**Instructions to follow:**
Continue the article about CREW urging the FCC to revoke News Corp.'s broadcast licenses, picking up right after its final sentence.

FCC urged to revoke Fox News' license
A watchdog group in Washington is telling the Federal Communication Commission that the hacking scandal plaguing Rupert Murdoch’s News Corp. is enough reason to revoke the media mogul’s broadcasting license in the States.

The Citizens for Responsibility and Ethics in Washington (CREW) sent a letter to the FCC this week demanding that the federal agency that oversees America’s airwaves suspend the more than two dozen licenses issued to News Corp. that permits them to publish content to Fox affiliates from coast-to-coast. Citing a recent review by Great Britain’s House of Commons Culture, Media and Sport Committee, CREW insists that the condemnation out of the UK is enough reason to come down on News Corp. state-side.

“Under US law, broadcast frequencies may be used only by people of good ‘character,’ who will serve ‘the public interest,’ and speak with ‘candor’,” reads the press release issued on Monday from CREW’s DC office. “Significant character deficiencies may warrant disqualification from holding a license.”

CREW calls into question particular remarks made overseas last month regarding the flawed policies that have almost caused the collapse of the News Corp. empire. Since being linked to an in-depth phone hacking scandal in the UK, not only was Murdoch forced to fold his New of the World periodical but a handful of top-ranking employees under his massive media empire have been forced to resign from their high-paying positions. After going before investigators in the UK last month, Murdoch’s reign over American media may be at risk over remarks made about the News Corp. owner.

Not only did the UK Committee come to a consensus that both Rupert and Hames Murdoch ignored illicit activity within the ranks of News. Corp, but the investigators deemed the CEO’s testimony “barely credible.”

Additionally, the Committee concluded that Murdoch was “not a fit person to exercise stewardship of a major international company.”

“The Commons Committee report concluded Rupert Murdoch ‘did not take steps to become fully informed about phone hacking’ committed by News International journalists and ‘turned a blind eye and exhibited willful blindness to what was going on in his companies and publications,’” explains CREW this week. “Similarly, the committee found that James Murdoch exhibited a ‘lack of curiosity…willful ignorance even,’ regarding the hacking crisis”.

**Data segment:**
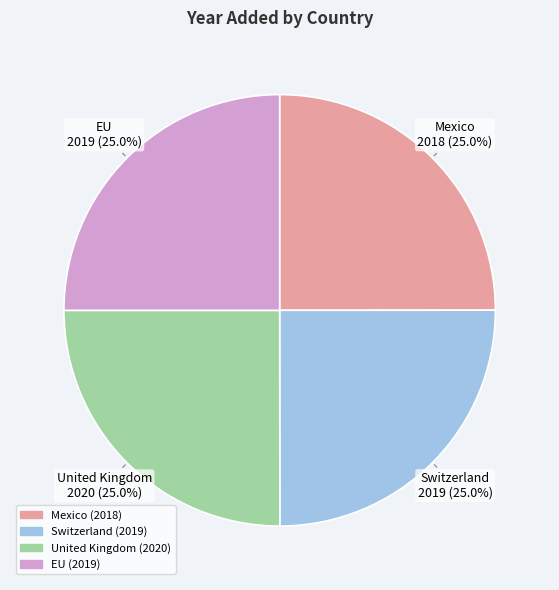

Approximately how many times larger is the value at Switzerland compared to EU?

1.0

**Expected answer:**
“The House of Commons report makes clear that both Rupert and James Murdoch were complicit in New Corp.’s illegal activities. If the Murdochs don’t meet the British standards of character test, it is hard to see how they can meet the American standard,” adds CREW Executive Director Melanie Sloan.

CREW also says that, based on evidence uncovered as early as last summer, the watchdog group asked the United States Congress to consider opening an investigation on News Corp. last summer.

“Based on emerging evidence that News Corp. had engaged in extensive and illegal phone hacking, CREW previously sent a letter to the House and Senate Commerce Committees in July 2011 requesting congressional hearings on this matter.”

In the last 12 months, both the US Justice Department and the Federal Bureau of Investigation have considered News Corp’s role in illicit behavior in America. Now after the probe overseas, CREW is asking the FCC to revoke 27 separate licenses issued to Fox channels in the US.

“News Corp. has a pattern of outrageous and illegal conduct, including bribery, wire fraud, computer, and phone hacking,” adds Sloan.“If the FCC won’t act to revoke Fox’s broadcast licenses, Congress should immediately hold hearings. Retaining U.S. broadcast licenses is a privilege, not a right.”